# What this task involves
Continue the news excerpt on Secretary Shinseki and Tennessee's electric chair law from the point where it ends.
Top of Exercise passage
Even as a growing number of Republicans and some Democrats have called for his resignation, Secretary of Veterans Affairs Eric Shinseki was on Capitol Hill on Thursday meeting with the Senate’s No. 2 Democrat, Dick Durbin of Illinois.

A resolution also has been introduced seeking a House vote calling for Shinseki’s resignation.

The Senate Appropriations Committee, meanwhile, approved a VA spending bill that would provide an additional $5 million for a VA inspector general’s investigation, give the VA secretary give new authority to fire or demote employees, and freeze bonuses to senior VA employees until the review is complete.

Tennessee brings back electric chair

NASHVILLE, Tenn. — Republican Gov. Bill Haslam signed a bill into law Thursday allowing Tennessee to electrocute death-row inmates in the event prisons are unable to obtain the drugs used in lethal injections, which have become more and more scarce since a European-led boycott of drug sales for executions.

Tennessee lawmakers overwhelmingly passed the electric-chair legislation in April.

Richard Dieter, the executive director of the Death Penalty Information Center, said Tennessee is the first state to enact a law to reintroduce the electric chair without giving prisoners an option.

“There are states that allow inmates to choose, but it is a very different matter for a state to impose a method like electrocution,” he said.

Dieter said he expects legal challenges to arise if the state decides to go through with an electrocution, both on the grounds of whether the state could prove that lethal injection drugs were not obtainable and constitutional protections against cruel and unusual punishment.
Bottom of Exercise passage
Top of Source data
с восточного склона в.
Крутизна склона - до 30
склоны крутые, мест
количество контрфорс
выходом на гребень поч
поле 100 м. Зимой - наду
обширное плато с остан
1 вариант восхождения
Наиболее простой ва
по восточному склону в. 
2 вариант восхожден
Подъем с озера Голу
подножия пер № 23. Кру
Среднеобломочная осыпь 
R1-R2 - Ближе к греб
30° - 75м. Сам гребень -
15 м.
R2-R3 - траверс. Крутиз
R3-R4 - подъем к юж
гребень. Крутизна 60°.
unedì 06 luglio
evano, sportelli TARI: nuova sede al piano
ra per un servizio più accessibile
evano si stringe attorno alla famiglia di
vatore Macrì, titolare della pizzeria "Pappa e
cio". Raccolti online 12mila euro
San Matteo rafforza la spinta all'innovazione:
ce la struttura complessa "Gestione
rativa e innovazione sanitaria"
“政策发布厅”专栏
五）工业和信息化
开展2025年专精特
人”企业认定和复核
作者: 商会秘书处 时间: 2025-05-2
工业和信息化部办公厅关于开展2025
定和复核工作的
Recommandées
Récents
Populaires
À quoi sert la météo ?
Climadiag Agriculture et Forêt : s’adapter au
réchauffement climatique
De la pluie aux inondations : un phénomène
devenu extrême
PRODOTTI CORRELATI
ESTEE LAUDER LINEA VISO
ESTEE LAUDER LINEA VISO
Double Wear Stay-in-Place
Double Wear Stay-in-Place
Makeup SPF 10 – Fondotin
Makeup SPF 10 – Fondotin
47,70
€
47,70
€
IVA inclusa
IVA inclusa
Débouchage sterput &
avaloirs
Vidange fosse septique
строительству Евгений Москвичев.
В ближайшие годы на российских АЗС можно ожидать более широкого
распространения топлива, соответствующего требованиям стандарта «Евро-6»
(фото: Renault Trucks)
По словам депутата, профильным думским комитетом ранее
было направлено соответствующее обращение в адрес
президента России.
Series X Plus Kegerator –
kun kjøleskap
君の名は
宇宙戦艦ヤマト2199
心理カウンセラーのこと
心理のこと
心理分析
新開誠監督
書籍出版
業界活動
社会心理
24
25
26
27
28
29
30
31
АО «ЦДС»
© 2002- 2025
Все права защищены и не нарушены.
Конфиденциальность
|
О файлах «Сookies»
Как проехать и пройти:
Bottom of Source data
# Response
FBI Guantanamo probe ends; no charges

MIAMI — An FBI investigation into a potential security breach that halted proceedings at the Guantanamo war crimes tribunal in April has ended without charges, the Justice Department said Thursday.

The FBI was investigating whether a member of the defense team for Ramzi Binalshibh, one of five prisoners at the U.S. base in Cuba charged in the Sept. 11, 2001, terrorist attack, had facilitated “unauthorized communications” abroad, Justice Department spokesman Brian Fallon said.

In April, a lawyer for Binalshibh disclosed that the FBI questioned the defense security officer assigned to their team, a nonlawyer who assists with the handling of classified evidence. The disclosure halted pretrial hearings in the case because of a potential conflict of interest for defense lawyers charged with defending both their clients and potentially themselves if they were targets of any investigation.